O Supremo Tribunal Federal (STF) analisa, nesta quarta-feira (10), a partir das 14h, recursos protocolados por Google e Facebook que questionam a responsabilidade civil de redes sociais por conteúdos ilegais publicados por usuários. As empresas buscam esclarecimentos sobre a decisão da Corte e solicitam que seja admitida a presunção relativa de culpa, permitindo a apresentação de provas contrárias à responsabilização das plataformas.

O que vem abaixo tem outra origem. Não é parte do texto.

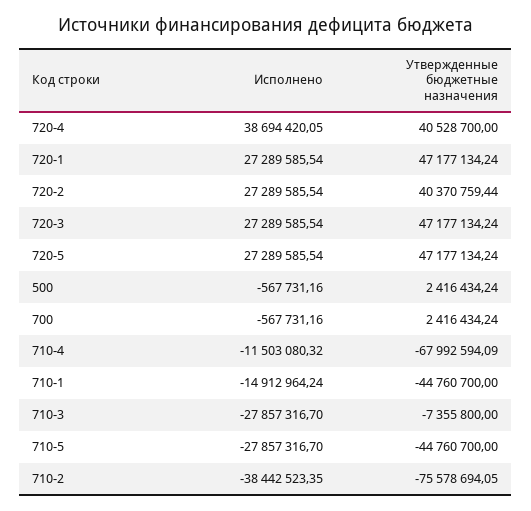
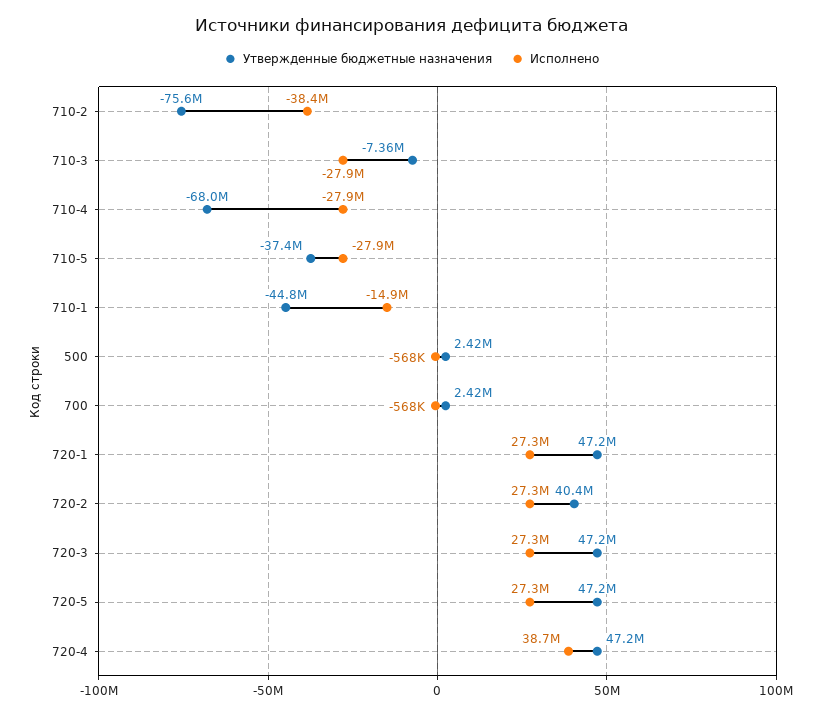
Утвержденные бюджетные назначения, 720-4: 40528700 -> 47200000
Исполнено, 710-4: -11503080.32 -> -27900000
Утвержденные бюджетные назначения, 710-5: -44760700 -> -37400000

A controvérsia jurídica originou-se em junho do ano passado, quando o plenário do STF declarou a inconstitucionalidade parcial do Artigo 19 do Marco Civil da Internet (Lei 12.965/2014). Anteriormente, esse dispositivo protegia as big techs, determinando que a responsabilidade civil só ocorreria se a empresa ignorasse uma ordem judicial de remoção de conteúdo, sob a justificativa de preservar a liberdade de expressão e evitar a censura.
Com a nova interpretação do Supremo, entendeu-se que tal proteção não resguarda a democracia nem os direitos fundamentais. Por isso, enquanto não houver a aprovação de uma nova legislação, os provedores respondem civilmente por danos morais e materiais causados a terceiros caso não retirem, após notificação extrajudicial, postagens que envolvam terrorismo, atos antidemocráticos, tráfico de pessoas e pornografia infantil.
A regra de remoção imediata após notificação também abrange conteúdos que induzam ao suicídio ou automutilação, crimes e discursos de ódio contra a mulher, além de incitações à discriminação baseadas em religião, raça, identidade de gênero ou condutas transfóbicas e homofóbicas.